In a statement carried in the ethers, emanating from the highest spire of Trump Tower, pompous billionaire Donald Trump pledged, “I will find the rest of him.”
Referring to the announcement of the discovery of the so-called “God Particle,” Trump went on, “If anyone can find the Deity, my boys can.” The Donald will be utilizing the same team of crack investigators that he used to prove that President Obama’s birth certificate was printed on paper made in Kenya with ink manufactured in Iran. “Now that I’ve categorically proven that Barak Hussein Obama is not an American, I can go on to fry bigger fish! And that fish is GOD.”

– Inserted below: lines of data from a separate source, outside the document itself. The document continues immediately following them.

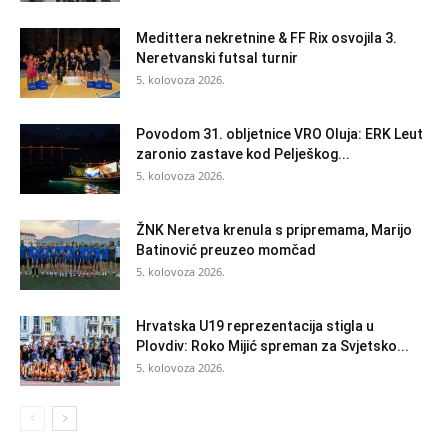
Medittera nekretnine & FF Rix osvojila 3.
Neretvanski futsal turnir
5. kolovoza 2026.
Povodom 31. obljetnice VRO Oluja: ERK Leut
zaronio zastave kod Pelješkog...
5. kolovoza 2026.
ŽNK Neretva krenula s pripremama, Marijo
Batinović preuzeo momčad
5. kolovoza 2026.
Hrvatska U19 reprezentacija stigla u
Plovdiv: Roko Mijić spreman za Svjetsko...
5. kolovoza 2026.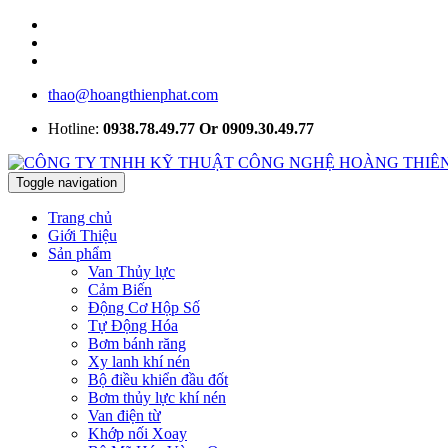
thao@hoangthienphat.com
Hotline:
0938.78.49.77 Or 0909.30.49.77
Toggle navigation
Trang chủ
Giới Thiệu
Sản phẩm
Van Thủy lực
Cảm Biến
Động Cơ Hộp Số
Tự Động Hóa
Bơm bánh răng
Xy lanh khí nén
Bộ điều khiển đầu đốt
Bơm thủy lực khí nén
Van điện từ
Khớp nối Xoay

Operating under the assumption that where there is one particle of something, there must be a whole lot more somewhere, Mr. Trump is confidant, “maybe he’s just been out of town.” Trump spiritual advisor, Jerry Falwell, feels Trump is the man for the job. “Anyone who builds a Byzantine, gold skyscraper in midtown Manhattan in the 20th century is my first choice to locate a misplaced Supreme Being. God is obviously leaving a trail and this particle is the first breadcrumb.”
While the scientific community totally resists any theological implications associated with the Higgs boson particle, religious leaders are miffed that it took the largest machine ever created to find the smallest thing known to man... to prove something they assumed they knew all along. Which, in fact, has nothing at all to do with physics or the now famous particle.
News anchors around the globe are scrambling to figure out how to explain the earthshaking discovery in layman’s terms. With the exception of Hollywood show business reporters who are finding it useful in describing the size of the brains of Brittany Spears, Paris Hilton and a few Kardashians.
Advocates of string theory are trying to assess how the discovery affects them. But since only six people really understand string theory, no one cares.